[PROBLEM TO SOLVE] Here is a set of records. Copy them all exactly.

Top of DATA

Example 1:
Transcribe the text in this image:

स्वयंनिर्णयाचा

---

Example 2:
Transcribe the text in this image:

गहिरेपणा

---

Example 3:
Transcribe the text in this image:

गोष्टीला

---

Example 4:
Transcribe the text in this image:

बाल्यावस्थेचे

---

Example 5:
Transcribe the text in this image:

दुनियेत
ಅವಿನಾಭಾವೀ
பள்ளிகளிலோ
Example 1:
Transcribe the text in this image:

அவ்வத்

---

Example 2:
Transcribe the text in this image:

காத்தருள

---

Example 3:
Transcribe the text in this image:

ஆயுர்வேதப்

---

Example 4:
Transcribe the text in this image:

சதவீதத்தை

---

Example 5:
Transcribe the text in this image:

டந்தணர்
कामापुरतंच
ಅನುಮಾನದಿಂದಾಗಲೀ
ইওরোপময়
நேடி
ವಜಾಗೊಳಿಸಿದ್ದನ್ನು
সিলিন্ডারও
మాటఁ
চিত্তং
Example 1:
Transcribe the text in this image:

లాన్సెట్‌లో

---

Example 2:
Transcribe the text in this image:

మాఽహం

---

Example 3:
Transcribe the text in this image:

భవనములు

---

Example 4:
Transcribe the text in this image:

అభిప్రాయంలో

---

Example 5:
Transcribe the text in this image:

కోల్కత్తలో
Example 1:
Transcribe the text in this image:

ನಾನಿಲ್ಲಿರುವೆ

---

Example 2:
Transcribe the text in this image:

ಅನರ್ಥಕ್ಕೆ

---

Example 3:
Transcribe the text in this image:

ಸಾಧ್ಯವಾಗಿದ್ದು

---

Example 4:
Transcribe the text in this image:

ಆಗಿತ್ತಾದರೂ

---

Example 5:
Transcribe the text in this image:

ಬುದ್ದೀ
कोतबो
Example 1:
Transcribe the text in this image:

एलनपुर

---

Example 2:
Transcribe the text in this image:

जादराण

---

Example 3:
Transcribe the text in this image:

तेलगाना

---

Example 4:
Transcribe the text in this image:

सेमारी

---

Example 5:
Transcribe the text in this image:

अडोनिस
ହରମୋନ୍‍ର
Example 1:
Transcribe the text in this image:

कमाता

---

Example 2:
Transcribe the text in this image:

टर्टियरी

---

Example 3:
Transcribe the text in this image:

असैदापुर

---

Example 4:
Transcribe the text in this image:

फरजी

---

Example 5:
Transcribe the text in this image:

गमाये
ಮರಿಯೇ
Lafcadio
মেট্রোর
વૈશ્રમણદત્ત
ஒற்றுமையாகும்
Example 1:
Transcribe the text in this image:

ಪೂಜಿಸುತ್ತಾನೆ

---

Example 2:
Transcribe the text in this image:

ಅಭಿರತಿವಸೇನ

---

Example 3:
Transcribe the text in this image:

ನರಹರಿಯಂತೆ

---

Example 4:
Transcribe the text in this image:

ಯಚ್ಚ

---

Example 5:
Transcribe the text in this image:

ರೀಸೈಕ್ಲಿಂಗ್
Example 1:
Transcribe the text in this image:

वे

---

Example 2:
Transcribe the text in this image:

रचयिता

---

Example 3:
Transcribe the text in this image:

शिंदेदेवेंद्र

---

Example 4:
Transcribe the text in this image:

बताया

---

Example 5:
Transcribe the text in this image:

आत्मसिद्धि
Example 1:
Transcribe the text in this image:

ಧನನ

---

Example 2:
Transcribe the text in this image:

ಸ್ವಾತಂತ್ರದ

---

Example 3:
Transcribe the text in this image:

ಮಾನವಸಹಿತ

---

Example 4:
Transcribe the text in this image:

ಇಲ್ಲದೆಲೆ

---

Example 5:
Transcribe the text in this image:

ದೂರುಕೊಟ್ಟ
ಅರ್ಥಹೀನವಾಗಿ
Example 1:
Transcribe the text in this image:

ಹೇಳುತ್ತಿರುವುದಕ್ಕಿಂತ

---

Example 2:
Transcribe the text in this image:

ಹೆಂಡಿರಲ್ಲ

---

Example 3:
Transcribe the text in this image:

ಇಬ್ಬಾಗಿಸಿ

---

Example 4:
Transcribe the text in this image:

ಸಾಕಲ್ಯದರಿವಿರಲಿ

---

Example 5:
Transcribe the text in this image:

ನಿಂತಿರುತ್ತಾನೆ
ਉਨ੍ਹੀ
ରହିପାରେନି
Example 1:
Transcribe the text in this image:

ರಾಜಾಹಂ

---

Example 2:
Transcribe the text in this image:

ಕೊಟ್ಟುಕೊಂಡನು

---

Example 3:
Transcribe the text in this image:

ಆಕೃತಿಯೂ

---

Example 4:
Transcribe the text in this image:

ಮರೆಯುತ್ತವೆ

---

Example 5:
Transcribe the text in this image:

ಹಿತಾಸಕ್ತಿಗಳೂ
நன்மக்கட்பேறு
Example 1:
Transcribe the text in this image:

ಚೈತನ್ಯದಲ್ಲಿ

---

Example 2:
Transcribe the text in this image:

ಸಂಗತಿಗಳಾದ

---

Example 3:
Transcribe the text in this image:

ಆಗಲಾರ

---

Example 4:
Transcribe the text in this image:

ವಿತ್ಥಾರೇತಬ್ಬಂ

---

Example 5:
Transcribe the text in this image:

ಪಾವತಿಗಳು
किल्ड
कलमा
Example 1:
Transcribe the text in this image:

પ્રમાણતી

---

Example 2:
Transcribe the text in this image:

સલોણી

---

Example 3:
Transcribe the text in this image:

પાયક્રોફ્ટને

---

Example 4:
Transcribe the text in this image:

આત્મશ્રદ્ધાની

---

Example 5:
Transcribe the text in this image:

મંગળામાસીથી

Bottom of DATA

[YOUR RESPONSE]
Example 1:
Transcribe the text in this image:

स्वयंनिर्णयाचा

---

Example 2:
Transcribe the text in this image:

गहिरेपणा

---

Example 3:
Transcribe the text in this image:

गोष्टीला

---

Example 4:
Transcribe the text in this image:

बाल्यावस्थेचे

---

Example 5:
Transcribe the text in this image:

दुनियेत
ಅವಿನಾಭಾವೀ
பள்ளிகளிலோ
Example 1:
Transcribe the text in this image:

அவ்வத்

---

Example 2:
Transcribe the text in this image:

காத்தருள

---

Example 3:
Transcribe the text in this image:

ஆயுர்வேதப்

---

Example 4:
Transcribe the text in this image:

சதவீதத்தை

---

Example 5:
Transcribe the text in this image:

டந்தணர்
कामापुरतंच
ಅನುಮಾನದಿಂದಾಗಲೀ
ইওরোপময়
நேடி
ವಜಾಗೊಳಿಸಿದ್ದನ್ನು
সিলিন্ডারও
మాటఁ
চিত্তং
Example 1:
Transcribe the text in this image:

లాన్సెట్‌లో

---

Example 2:
Transcribe the text in this image:

మాఽహం

---

Example 3:
Transcribe the text in this image:

భవనములు

---

Example 4:
Transcribe the text in this image:

అభిప్రాయంలో

---

Example 5:
Transcribe the text in this image:

కోల్కత్తలో
Example 1:
Transcribe the text in this image:

ನಾನಿಲ್ಲಿರುವೆ

---

Example 2:
Transcribe the text in this image:

ಅನರ್ಥಕ್ಕೆ

---

Example 3:
Transcribe the text in this image:

ಸಾಧ್ಯವಾಗಿದ್ದು

---

Example 4:
Transcribe the text in this image:

ಆಗಿತ್ತಾದರೂ

---

Example 5:
Transcribe the text in this image:

ಬುದ್ದೀ
कोतबो
Example 1:
Transcribe the text in this image:

एलनपुर

---

Example 2:
Transcribe the text in this image:

जादराण

---

Example 3:
Transcribe the text in this image:

तेलगाना

---

Example 4:
Transcribe the text in this image:

सेमारी

---

Example 5:
Transcribe the text in this image:

अडोनिस
ହରମୋନ୍‍ର
Example 1:
Transcribe the text in this image:

कमाता

---

Example 2:
Transcribe the text in this image:

टर्टियरी

---

Example 3:
Transcribe the text in this image:

असैदापुर

---

Example 4:
Transcribe the text in this image:

फरजी

---

Example 5:
Transcribe the text in this image:

गमाये
ಮರಿಯೇ
Lafcadio
মেট্রোর
વૈશ્રમણદત્ત
ஒற்றுமையாகும்
Example 1:
Transcribe the text in this image:

ಪೂಜಿಸುತ್ತಾನೆ

---

Example 2:
Transcribe the text in this image:

ಅಭಿರತಿವಸೇನ

---

Example 3:
Transcribe the text in this image:

ನರಹರಿಯಂತೆ

---

Example 4:
Transcribe the text in this image:

ಯಚ್ಚ

---

Example 5:
Transcribe the text in this image:

ರೀಸೈಕ್ಲಿಂಗ್
Example 1:
Transcribe the text in this image:

वे

---

Example 2:
Transcribe the text in this image:

रचयिता

---

Example 3:
Transcribe the text in this image:

शिंदेदेवेंद्र

---

Example 4:
Transcribe the text in this image:

बताया

---

Example 5:
Transcribe the text in this image:

आत्मसिद्धि
Example 1:
Transcribe the text in this image:

ಧನನ

---

Example 2:
Transcribe the text in this image:

ಸ್ವಾತಂತ್ರದ

---

Example 3:
Transcribe the text in this image:

ಮಾನವಸಹಿತ

---

Example 4:
Transcribe the text in this image:

ಇಲ್ಲದೆಲೆ

---

Example 5:
Transcribe the text in this image:

ದೂರುಕೊಟ್ಟ
ಅರ್ಥಹೀನವಾಗಿ
Example 1:
Transcribe the text in this image:

ಹೇಳುತ್ತಿರುವುದಕ್ಕಿಂತ

---

Example 2:
Transcribe the text in this image:

ಹೆಂಡಿರಲ್ಲ

---

Example 3:
Transcribe the text in this image:

ಇಬ್ಬಾಗಿಸಿ

---

Example 4:
Transcribe the text in this image:

ಸಾಕಲ್ಯದರಿವಿರಲಿ

---

Example 5:
Transcribe the text in this image:

ನಿಂತಿರುತ್ತಾನೆ
ਉਨ੍ਹੀ
ରହିପାରେନି
Example 1:
Transcribe the text in this image:

ರಾಜಾಹಂ

---

Example 2:
Transcribe the text in this image:

ಕೊಟ್ಟುಕೊಂಡನು

---

Example 3:
Transcribe the text in this image:

ಆಕೃತಿಯೂ

---

Example 4:
Transcribe the text in this image:

ಮರೆಯುತ್ತವೆ

---

Example 5:
Transcribe the text in this image:

ಹಿತಾಸಕ್ತಿಗಳೂ
நன்மக்கட்பேறு
Example 1:
Transcribe the text in this image:

ಚೈತನ್ಯದಲ್ಲಿ

---

Example 2:
Transcribe the text in this image:

ಸಂಗತಿಗಳಾದ

---

Example 3:
Transcribe the text in this image:

ಆಗಲಾರ

---

Example 4:
Transcribe the text in this image:

ವಿತ್ಥಾರೇತಬ್ಬಂ

---

Example 5:
Transcribe the text in this image:

ಪಾವತಿಗಳು
किल्ड
कलमा
Example 1:
Transcribe the text in this image:

પ્રમાણતી

---

Example 2:
Transcribe the text in this image:

સલોણી

---

Example 3:
Transcribe the text in this image:

પાયક્રોફ્ટને

---

Example 4:
Transcribe the text in this image:

આત્મશ્રદ્ધાની

---

Example 5:
Transcribe the text in this image:

મંગળામાસીથી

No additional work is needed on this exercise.